Probably look at obtaining Oxygen from the dust and rocks. Multiple ways to use the Oxygen(energy storage, breathing) and useful byproducts.

Extracting Oxygen from lunar dust (regolith) is possible.  I was assuming that we will have confirmed accessible water in the deep craters of the (south) pole, making water, air and some other gases available on the moon.

Here is a pretty good paper on extracting lunar water for propellant.  It's a 16 year plan.  http://www.spudislunarresources.com/Papers/Affordable_Lunar_Base.pdf  Interesting to note, this 2010 paper pegs launch cost at $5m/t.

 

 

2 minutes ago, Area54 said:

Thank you for the clarification although it creates further puzzlement. As far as I am aware the data in the link you provided is for a resuable Falcon Heavy and the price ($90m) takes account of the reduced payload capacity. Consequently my figure of $1.4 million/t is valid. I would aslo dispute your statement that "we can only guess at the price". Space-X have provided a specific price on that link. No guessing is required.

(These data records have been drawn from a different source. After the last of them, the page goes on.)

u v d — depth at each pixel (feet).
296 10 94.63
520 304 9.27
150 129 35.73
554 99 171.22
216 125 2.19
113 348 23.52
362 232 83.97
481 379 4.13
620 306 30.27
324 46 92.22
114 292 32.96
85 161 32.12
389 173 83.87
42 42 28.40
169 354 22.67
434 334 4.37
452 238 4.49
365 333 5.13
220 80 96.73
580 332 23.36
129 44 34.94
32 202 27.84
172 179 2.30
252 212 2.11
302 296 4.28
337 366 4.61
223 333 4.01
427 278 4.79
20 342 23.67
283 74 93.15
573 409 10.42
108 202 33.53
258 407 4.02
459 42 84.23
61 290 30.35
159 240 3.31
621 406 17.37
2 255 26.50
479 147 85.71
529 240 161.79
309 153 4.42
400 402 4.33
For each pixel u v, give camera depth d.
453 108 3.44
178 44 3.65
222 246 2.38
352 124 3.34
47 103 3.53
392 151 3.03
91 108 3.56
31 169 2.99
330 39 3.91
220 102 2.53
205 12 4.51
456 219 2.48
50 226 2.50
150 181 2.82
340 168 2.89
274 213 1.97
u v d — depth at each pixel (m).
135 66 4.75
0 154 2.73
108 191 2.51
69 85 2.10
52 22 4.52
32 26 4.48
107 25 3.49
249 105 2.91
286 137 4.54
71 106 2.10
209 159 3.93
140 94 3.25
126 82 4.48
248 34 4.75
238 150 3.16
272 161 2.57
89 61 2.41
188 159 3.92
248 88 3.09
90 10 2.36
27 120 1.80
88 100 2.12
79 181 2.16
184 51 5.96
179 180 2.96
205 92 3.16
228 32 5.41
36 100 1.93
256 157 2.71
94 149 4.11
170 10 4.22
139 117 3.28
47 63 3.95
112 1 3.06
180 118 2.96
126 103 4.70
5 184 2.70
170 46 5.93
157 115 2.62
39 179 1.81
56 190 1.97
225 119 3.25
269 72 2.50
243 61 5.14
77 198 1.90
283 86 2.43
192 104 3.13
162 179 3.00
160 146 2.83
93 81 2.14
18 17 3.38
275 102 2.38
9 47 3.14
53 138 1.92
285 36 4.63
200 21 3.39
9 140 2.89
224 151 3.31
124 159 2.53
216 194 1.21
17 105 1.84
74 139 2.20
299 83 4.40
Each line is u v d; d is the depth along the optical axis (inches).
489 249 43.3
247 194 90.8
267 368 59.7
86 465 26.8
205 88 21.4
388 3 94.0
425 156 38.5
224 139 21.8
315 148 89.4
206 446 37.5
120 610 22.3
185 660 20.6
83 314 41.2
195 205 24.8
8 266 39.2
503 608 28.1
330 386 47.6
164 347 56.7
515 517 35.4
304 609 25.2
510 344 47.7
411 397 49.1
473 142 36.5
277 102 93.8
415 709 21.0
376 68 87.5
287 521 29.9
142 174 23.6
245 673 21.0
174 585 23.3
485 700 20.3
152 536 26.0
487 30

Next point of confusion. (My apologies for not following your argument properly.) Your propellant mining appears to be in relation to the moon, so what is the relevance of placing payload in LEO? Again, I look forward to your clarification.

OK, it's not my understanding, but I'm happy to use $1.4m/t as a baseline.  With competition, prices may drop further.

Putting propellant directly into LEO costs a certain amount.  Presumably, it is cheaper to send propellant from the moon, because delta-v is much lower.  So the question was, how soon and how would this be accomplished?

Another way to look at it is, instead of building another space station (Deep Space Gateway) in low lunar orbit, it might be better to build a moon base so that water, oxygen, etc.  don't need to be sent from earth to it and at a later time, propellant can ALSO be returned to LEO reducing the cost of sending people and cargo to the Moon and Mars.  So, what's the fastest way to get this chicken-egg thing going?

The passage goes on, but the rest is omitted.